Merchants Seek Preliminary Approval of Historic $7.25 Billion Settlement with Visa, MasterCard and Major U.S. Banks Relating to Interchange Fees and Merchant Point-of-Sale Rules

October 19, 2012

New York, October 19, 2012 – The merchant plaintiffs in In re Payment Card Interchange Fee and Merchant Discount Antitrust Litigation, MDL Docket No. 1720 (JG)(JO) have asked a federal court in Brooklyn to preliminarily approve their landmark class action settlement.  If preliminarily approved, Court notice of the proposed settlement will be given to merchant class members and a hearing to determine whether to grant Final Approval of the settlement will be scheduled by the Court.  If finally approved, the settlement will resolve their long-running antitrust litigation against Visa, MasterCard and their largest member banks (including JPMorgan Chase, Bank of America, Citibank, and Wells Fargo among others) challenging the card networks’ interchange fees and merchant card acceptance rules.  The proposed settlement was announced on July 13, 2012.

The settlement, the largest ever of a private antitrust case, provides an estimated $7.25 billion to a class of approximately seven million merchants who accepted Visa and MasterCard credit- and debit-cards in the United States since 2004.  One fund, in the amount of $6.05 billion, represents compensation for alleged past damages.  A second fund, based on the value to merchants of a temporary reduction in interchange fees, is estimated to reach $1.2 billion.  In addition, the settlement imposes significant structural reforms to promote price transparency and eliminate certain point-of-sale card acceptance restrictions.

“The meaningful structural reforms that could have been obtained by merchants through further litigation were achieved.  These important structural reforms will shift the balance of power from the two dominant payment networks toward card-accepting merchants, ultimately for the benefit of consumers,” stated K. Craig Wildfang, co-lead counsel for the merchants and partner at Robins, Kaplan, Miller & Ciresi L.L.P. 

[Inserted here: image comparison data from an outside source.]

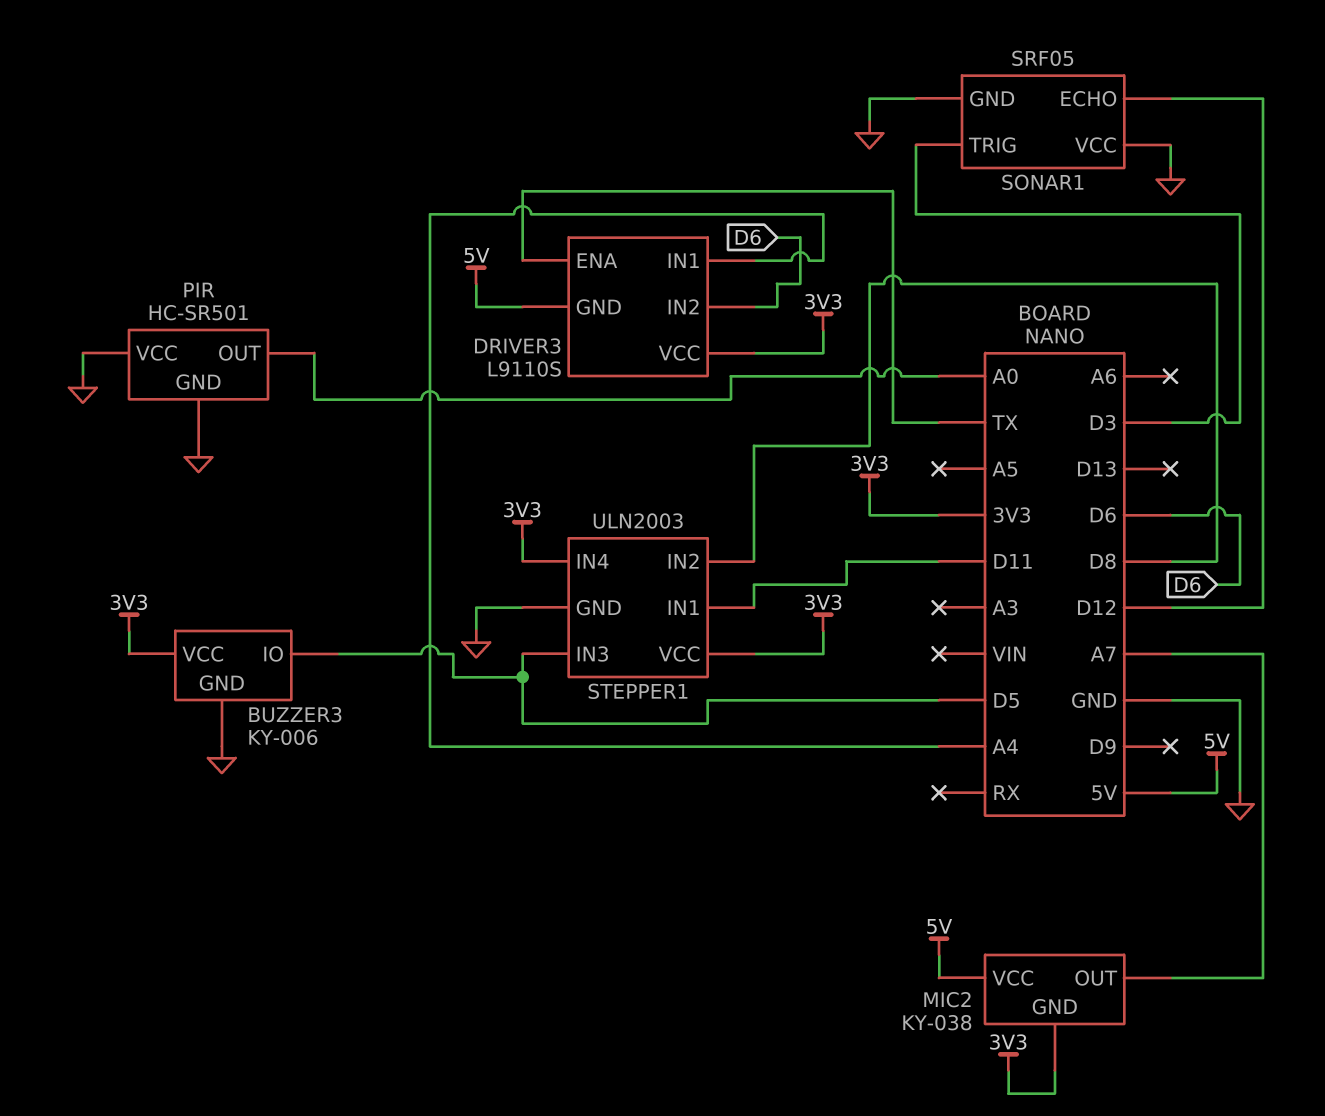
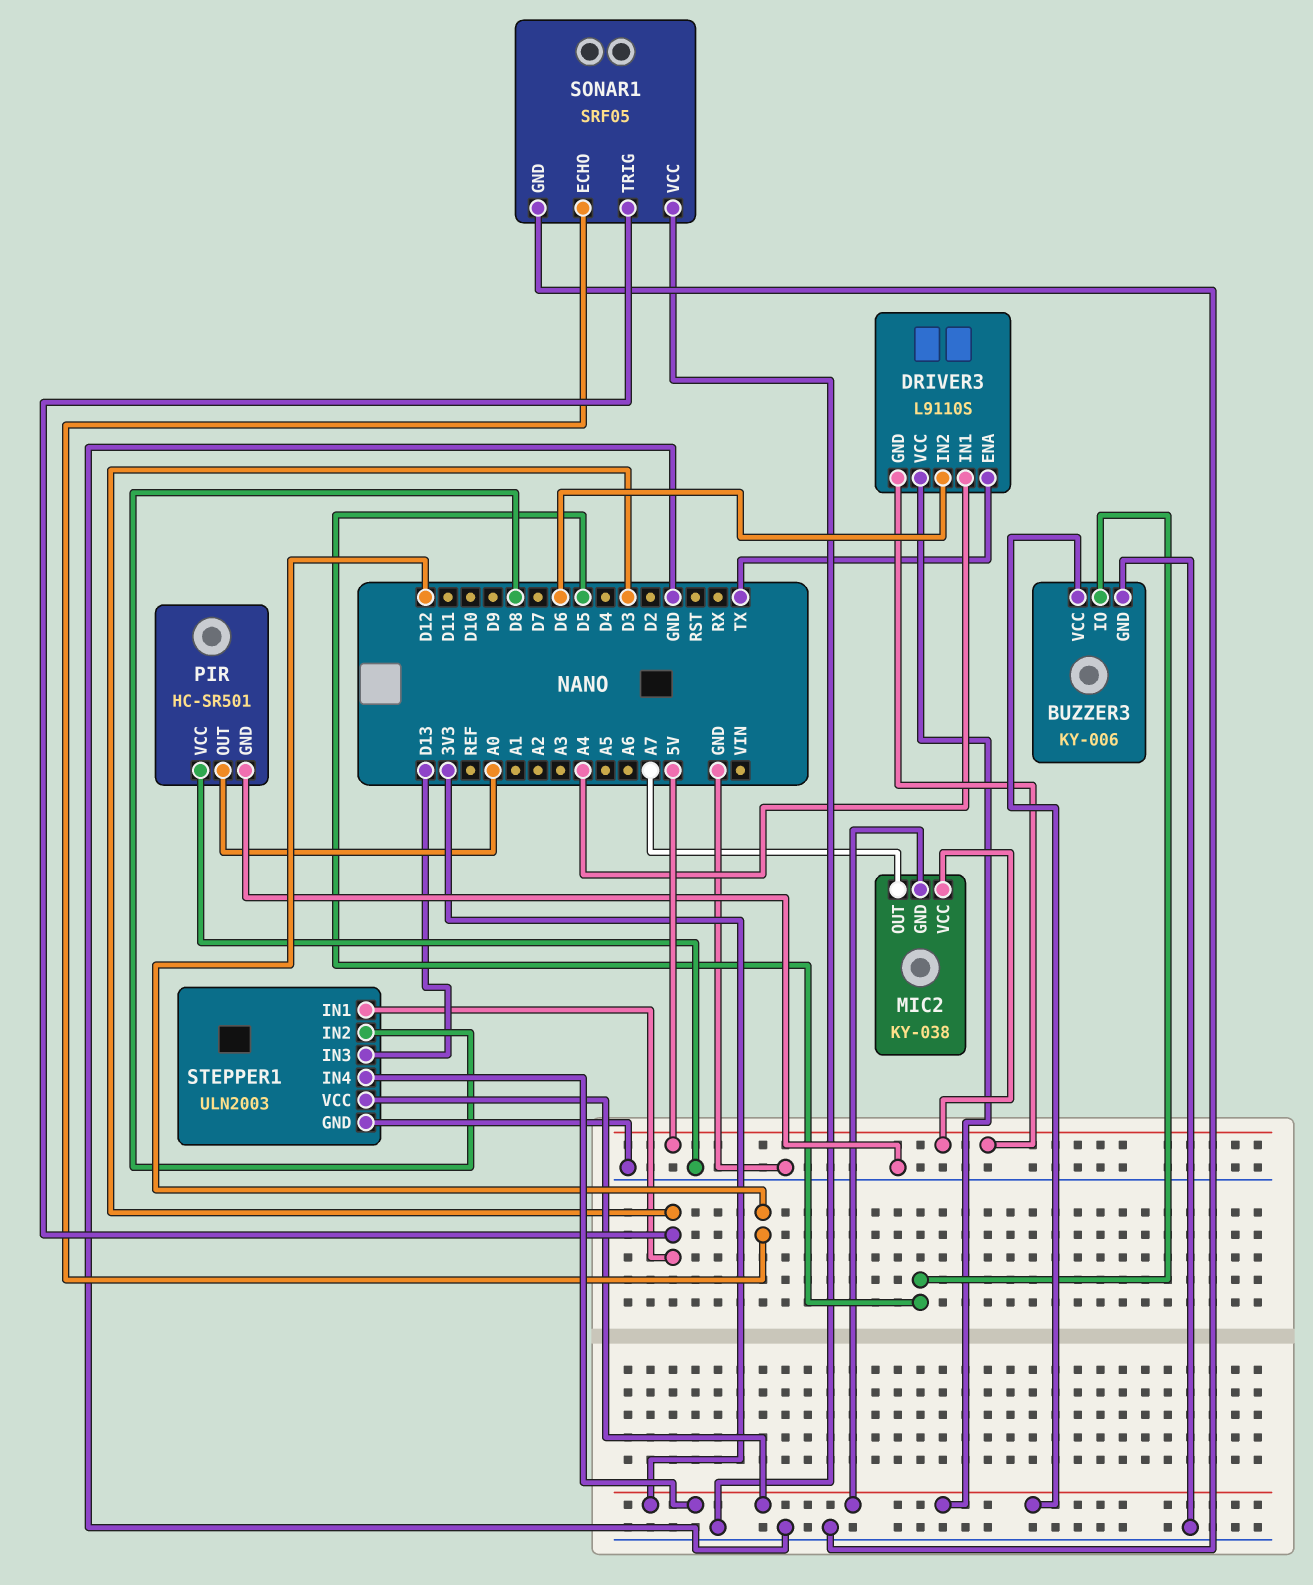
STEPPER1 pin IN1: D11 -> D3
STEPPER1 pin IN3: D5 -> D13

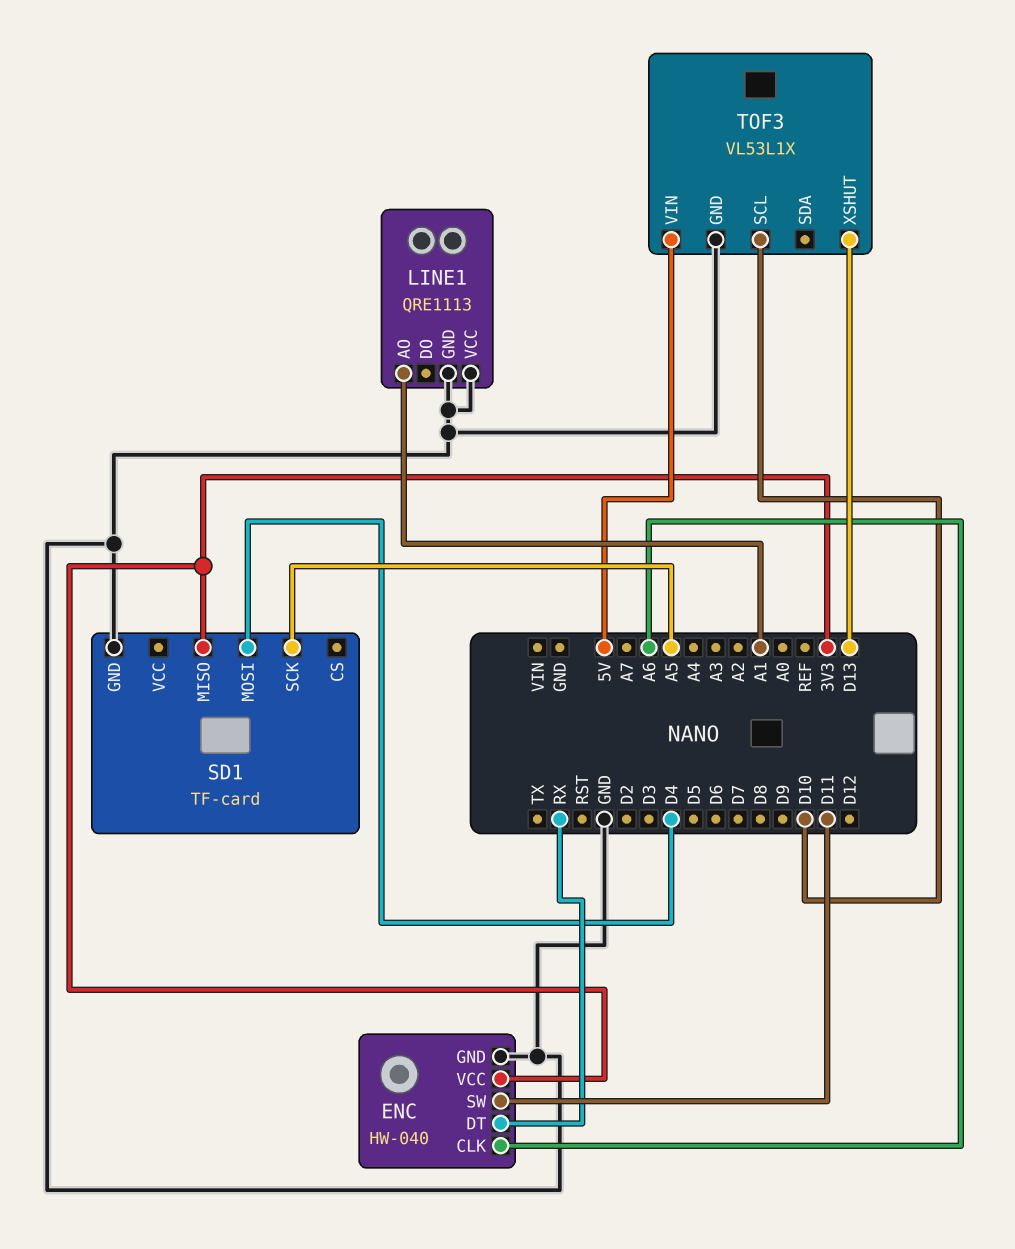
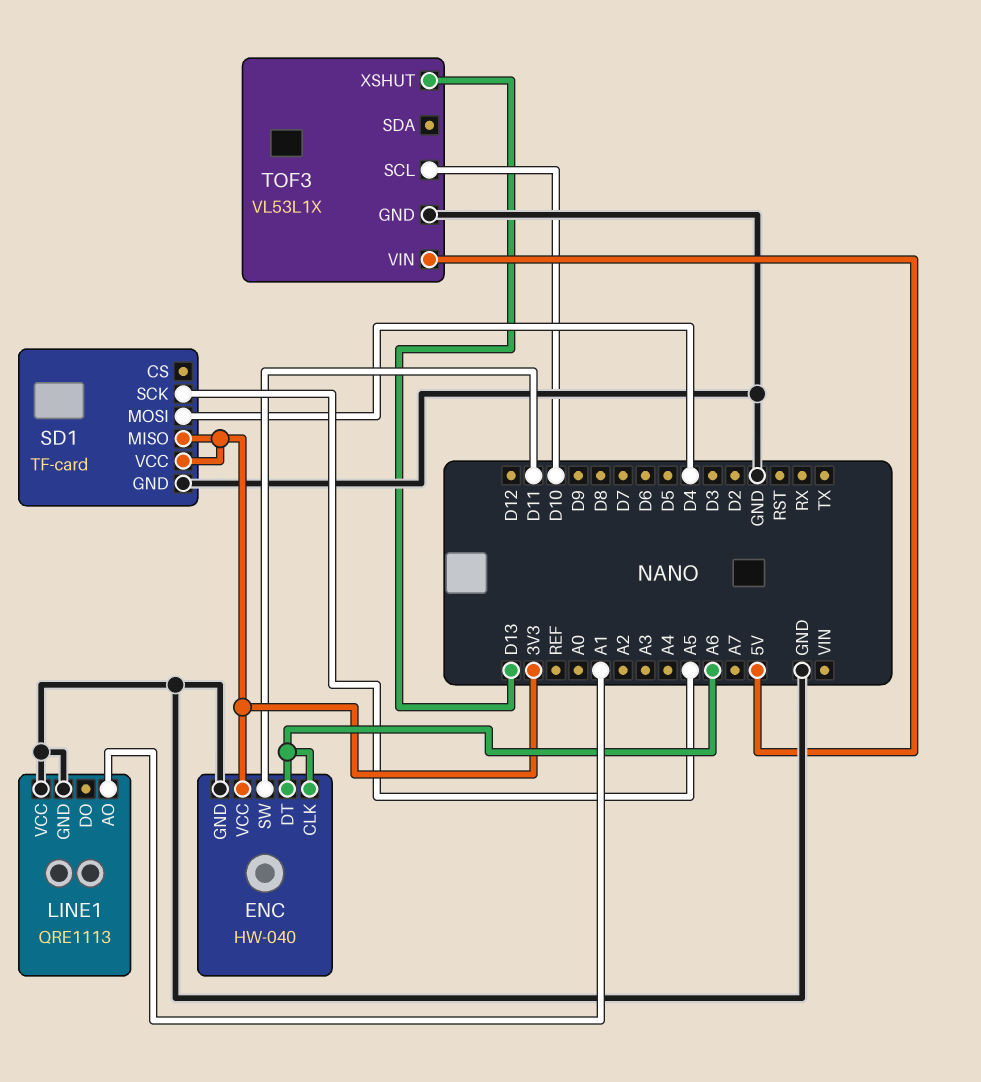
ENC pin DT: RX -> A6
SD1 pin VCC: none -> 3V3

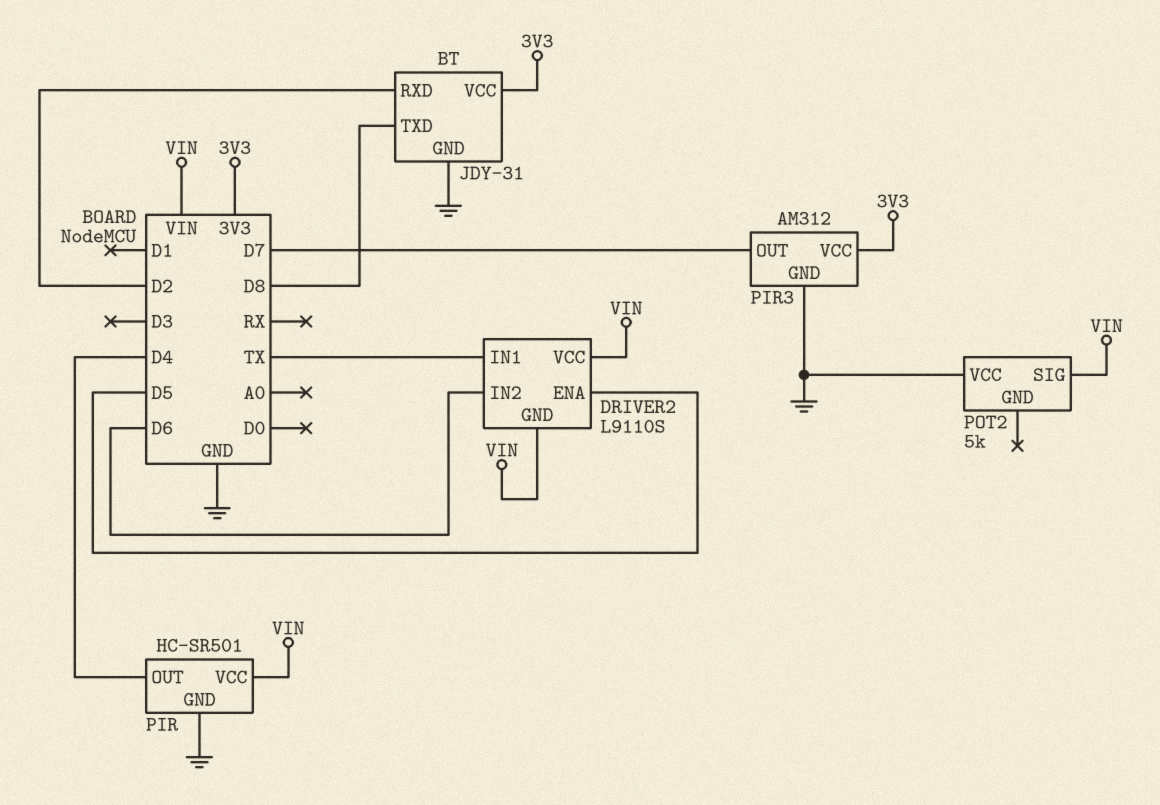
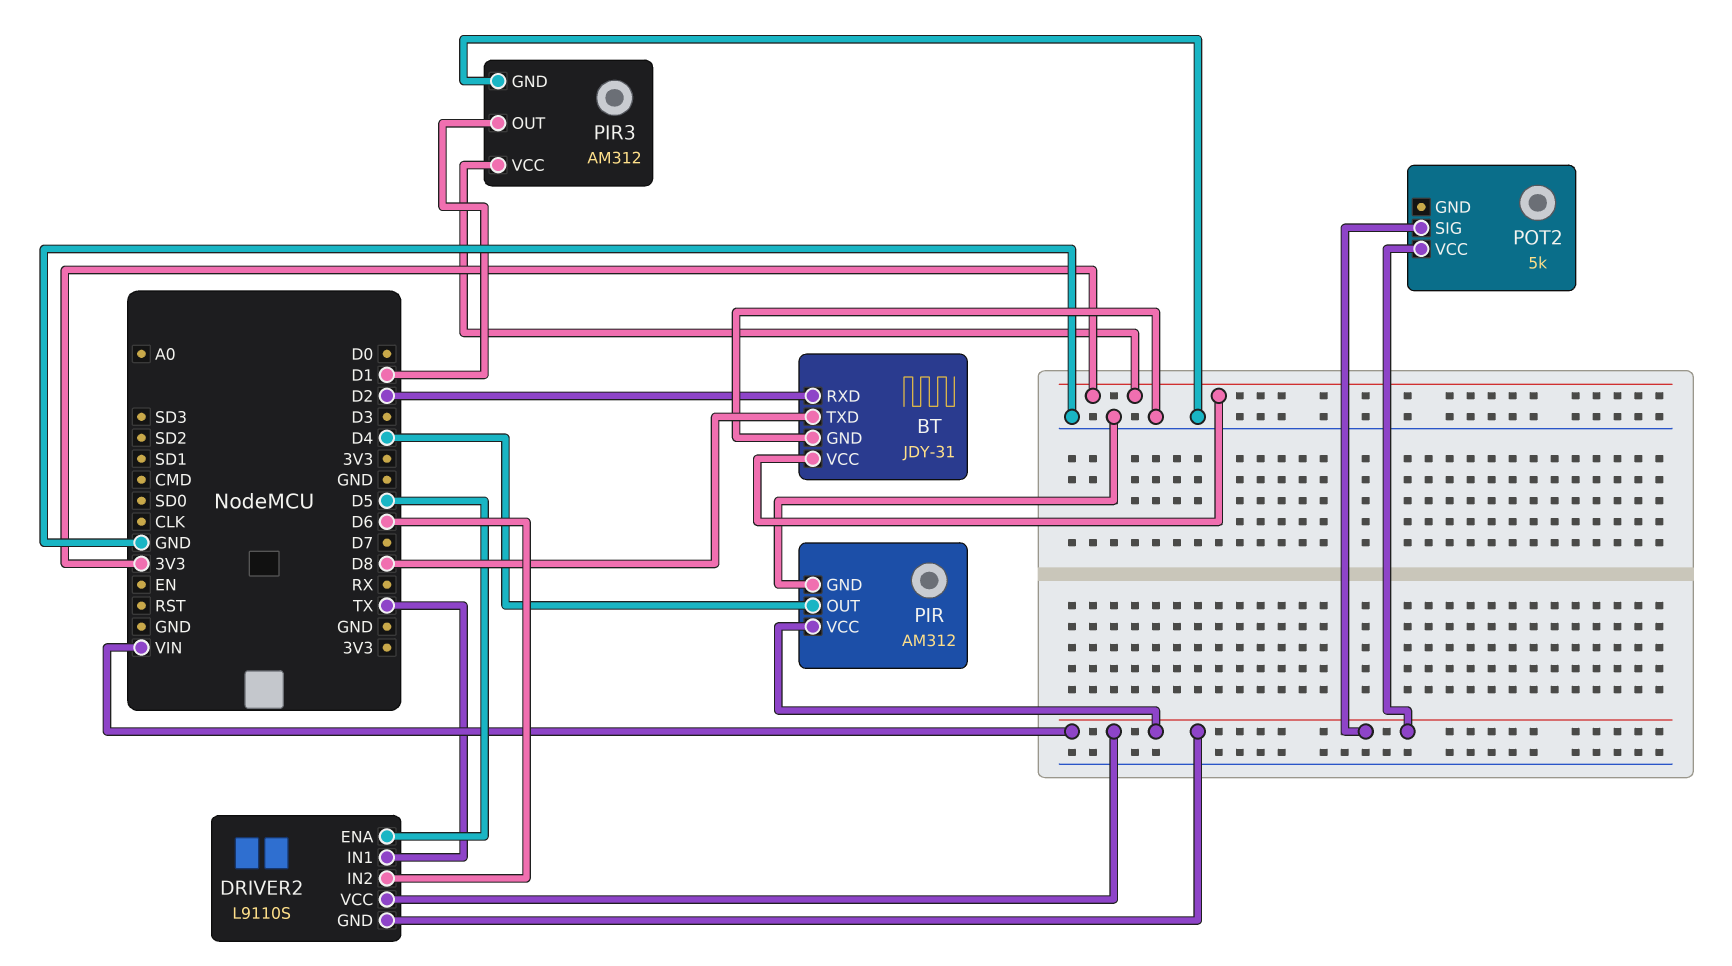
PIR: HC-SR501 -> AM312
PIR3 pin OUT: D7 -> D1
POT2 pin VCC: GND -> VIN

Because of this litigation, and by virtue of this settlement, U.S. merchants:  (1) will now be able to tell their customers how much the use of a credit card adds to the overall cost of a transaction; (2) will be able to influence payment choices by offering price discounts for use of low-cost cards or other lower-cost payment forms (e.g. cash), or by surcharging use of high-cost cards; (3) merchants operating multiple stores under different trade names will no longer be required to make an “all-or-nothing” decision on whether to accept Visa or MasterCard credit cards; and (4) merchants will now be able to form buying groups to negotiate more favorable commercial terms with the card networks.  Moreover, because of this litigation and the threat it posed to the banks which operated both networks as joint ventures, the largest card-issuing banks divested their sole ownership and control of Visa and MasterCard and today independent boards of directors oversee Visa and MasterCard, set interchange rates, and answer to public shareholders.

Laddie Montague, co-lead counsel with Berger & Montague, P.C., noted, “This settlement is a package that allows merchants and their customers to gain transparency of the cost for accepting each type of credit card, gives tools to merchants to lower their costs of acceptance and gives customers options to lower their costs by selecting cheaper forms of payment such as cash or check or a card with a lower fee.  This allows both merchants and customers to put pressure on the networks to compete on interchange fees.”

In exchange for significant structural reforms and cash compensation, the merchant class will give up the right to continue this litigation, which could take many years to complete, and their right to challenge through private litigation the future effect of those existing rules and conduct challenged in this case or modified by virtue of this settlement.  The specific reforms in this settlement last until 2021, but if Visa or MasterCard engage in new unrelated anticompetitive conduct or re-enact their old rules modified by this settlement in the future, merchants may challenge such conduct through private litigation.

Bonny Sweeney, co-lead counsel and partner with Robbins Geller Rudman & Dowd LLP, added, “While this settlement represents a significant step to enabling greater competition in the payment card markets, it does not bar the Department of Justice or states’ attorneys general from pursuing additional reforms, nor does it prevent Congress from passing legislation to further reform U.S. payment card systems in a manner that is not available in private litigation.”

The co-lead counsel law firms that represent the merchant class are Robins, Kaplan, Miller & Ciresi L.L.P., Berger & Montague, P.C. and Robbins Geller Rudman & Dowd LLP.